A publicidade pintou de vermelho os títulos e chamadas de primeira página. Quando escrever as manchetes, não será apenas o jornalismo a perder a alma.
Este sábado, uma operadora telefónica vestiu de vermelho a primeira página do semanário Expresso. Tudo começa com um quarto de página de publicidade directa e identificada, como manda a lei, a marcar o terreno, e tudo o resto se nos apresenta tal qual nos acostumámos a encontrar: o cabeçalho com o logotipo do jornal e nomes dos responsáveis editoriais, a manchete, as chamadas, e a habitual publicidade no rodapé.
Chegámos aqui, nós, ainda leitores quotidianos de jornais, depois da perturbadora impressão que nos havia causado a mesma operação publicitária estendida à generalidade dos diários, na quarta-feira anterior. Era como se “a fibra da última geração Vodafone” tivesse começado a prometida mudança do país pela compra e fusão, num só, dos principais títulos de imprensa, tão avassaladora se nos impunha a larga, uniforme mancha vermelha derramada sobre os escaparates.
Num corajoso texto de há duas semanas, a directora do Público, Bárbara Reis, defendeu que o jornalismo é hoje melhor do que foi “dantes”. E não está em crise. A crise encontra-se “no modelo de negócio”.
Estou de acordo com muito do que sustenta nas dez razões que compõem a sua tese. Esqueceu-se de apontar, porém, entre várias, a crise de credibilidade.

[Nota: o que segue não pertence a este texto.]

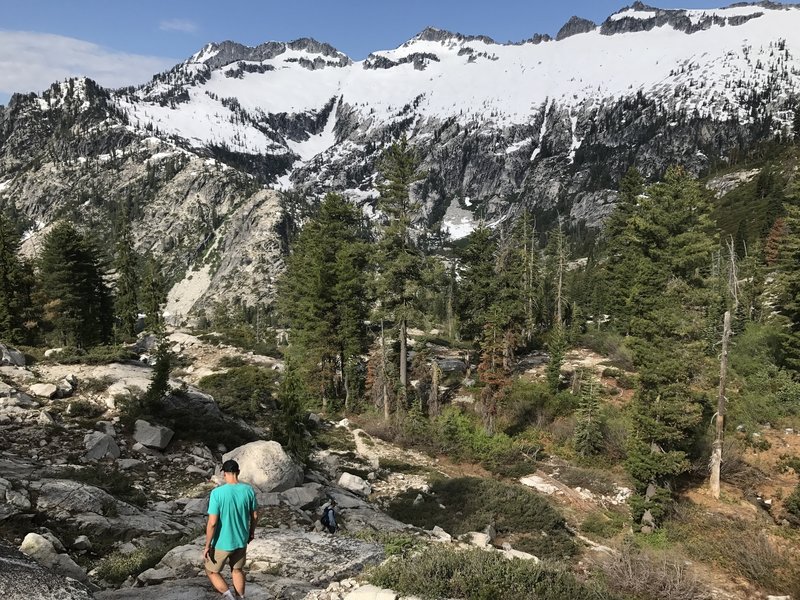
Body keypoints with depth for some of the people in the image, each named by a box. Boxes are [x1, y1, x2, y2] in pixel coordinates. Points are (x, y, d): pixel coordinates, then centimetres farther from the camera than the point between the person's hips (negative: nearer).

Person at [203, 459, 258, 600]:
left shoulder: (217, 493, -24)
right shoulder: (249, 490, -10)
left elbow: (212, 523, -22)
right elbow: (255, 516, 0)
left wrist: (207, 546, -10)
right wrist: (251, 532, 18)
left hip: (222, 543, -4)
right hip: (241, 540, 4)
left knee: (212, 571, 18)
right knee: (237, 570, 24)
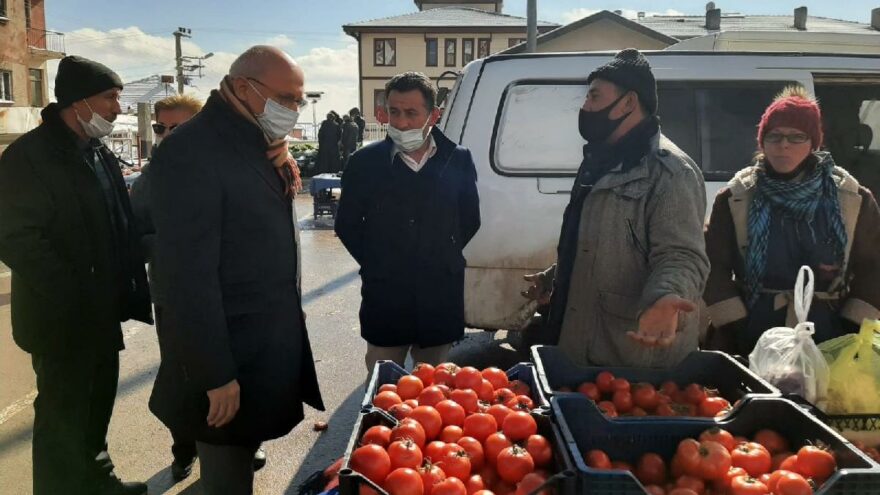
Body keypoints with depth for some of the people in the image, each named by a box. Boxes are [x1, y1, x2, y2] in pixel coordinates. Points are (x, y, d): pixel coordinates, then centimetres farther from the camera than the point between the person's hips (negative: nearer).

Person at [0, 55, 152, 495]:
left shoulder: (100, 153, 10)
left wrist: (127, 289, 3)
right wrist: (76, 298, -21)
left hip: (102, 312, 7)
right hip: (63, 317, -7)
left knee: (97, 404, 20)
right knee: (64, 414, 7)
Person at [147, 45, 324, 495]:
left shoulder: (254, 143, 8)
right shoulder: (191, 151, -21)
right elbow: (189, 274, -24)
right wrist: (216, 375, -23)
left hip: (268, 344, 9)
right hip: (230, 359, -8)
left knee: (244, 453, 23)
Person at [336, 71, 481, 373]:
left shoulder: (458, 160, 0)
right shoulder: (366, 161, -3)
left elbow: (470, 220, 11)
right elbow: (346, 224, 6)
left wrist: (445, 260, 8)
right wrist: (375, 265, 2)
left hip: (441, 295, 1)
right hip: (384, 295, -1)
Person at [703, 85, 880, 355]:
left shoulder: (853, 199, 1)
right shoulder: (735, 198, -2)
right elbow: (714, 266, -3)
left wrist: (852, 332, -1)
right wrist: (733, 328, -9)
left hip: (828, 341, 1)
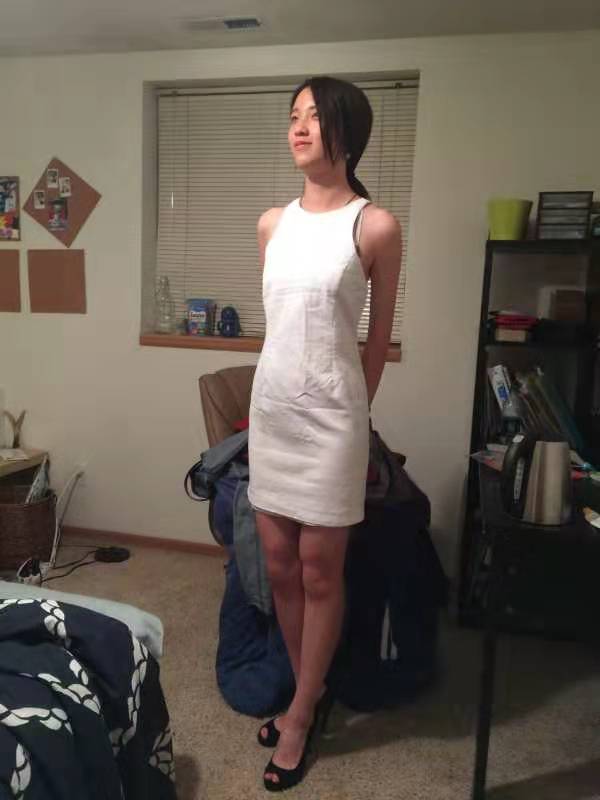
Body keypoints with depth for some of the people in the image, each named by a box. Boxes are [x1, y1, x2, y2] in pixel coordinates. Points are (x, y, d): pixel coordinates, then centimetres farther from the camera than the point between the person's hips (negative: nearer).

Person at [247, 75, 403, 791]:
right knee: (279, 564, 13)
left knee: (318, 571, 6)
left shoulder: (376, 226, -6)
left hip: (329, 412, -5)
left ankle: (301, 710, 28)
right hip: (271, 404, 6)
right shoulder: (271, 223, 8)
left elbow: (379, 336, 1)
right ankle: (311, 693, 35)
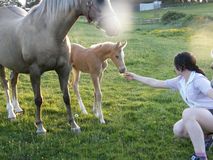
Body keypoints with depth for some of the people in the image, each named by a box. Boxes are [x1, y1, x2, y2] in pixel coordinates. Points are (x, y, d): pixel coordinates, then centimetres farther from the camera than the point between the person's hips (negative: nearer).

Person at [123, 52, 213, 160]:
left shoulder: (198, 79, -20)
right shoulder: (179, 81, 5)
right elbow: (156, 83, 15)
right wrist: (135, 77, 21)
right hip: (201, 116, 8)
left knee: (187, 113, -32)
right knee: (177, 130, -7)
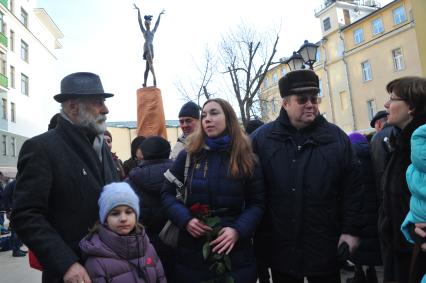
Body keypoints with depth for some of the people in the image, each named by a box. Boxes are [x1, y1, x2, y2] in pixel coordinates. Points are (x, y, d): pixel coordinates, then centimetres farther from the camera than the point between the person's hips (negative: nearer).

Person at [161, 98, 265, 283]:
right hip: (192, 250, 1)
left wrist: (238, 230, -17)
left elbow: (257, 202, -1)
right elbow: (167, 194, 4)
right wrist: (185, 220, -14)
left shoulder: (246, 159, -1)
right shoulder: (188, 156, 0)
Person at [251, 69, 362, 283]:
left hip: (325, 247, 1)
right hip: (279, 248, 0)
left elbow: (352, 188, 2)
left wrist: (351, 230, -2)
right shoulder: (261, 138, -4)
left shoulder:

Sabemos da importância de operações como a desta semana para as finanças de uma empresa jornalística. Por isso os anunciantes têm vindo a apertar o cerco ao rosto dos jornais. Já conseguiram colocar-lhe falsas capas. Na impossibilidade (por enquanto?) de escreverem directamente a manchete e as chamadas, pintaram-nas agora da cor viva da empresa anunciante.
O Expresso não aceitou: repetiu, lá dentro, a primeira página. Honra lhe seja. Num tempo em que se fala tanto na importância da “marca”, um jornal que se reclame de referência não pode fazer menos, na reconquista da credibilidade.
“If you want to sell journalism, you have to do journalism”, proclamou, certeiro, há dois anos, o crítico de media Ken Doctor.
Em jornalismo, senhores, a componente editorial é um imperativo do “negócio”.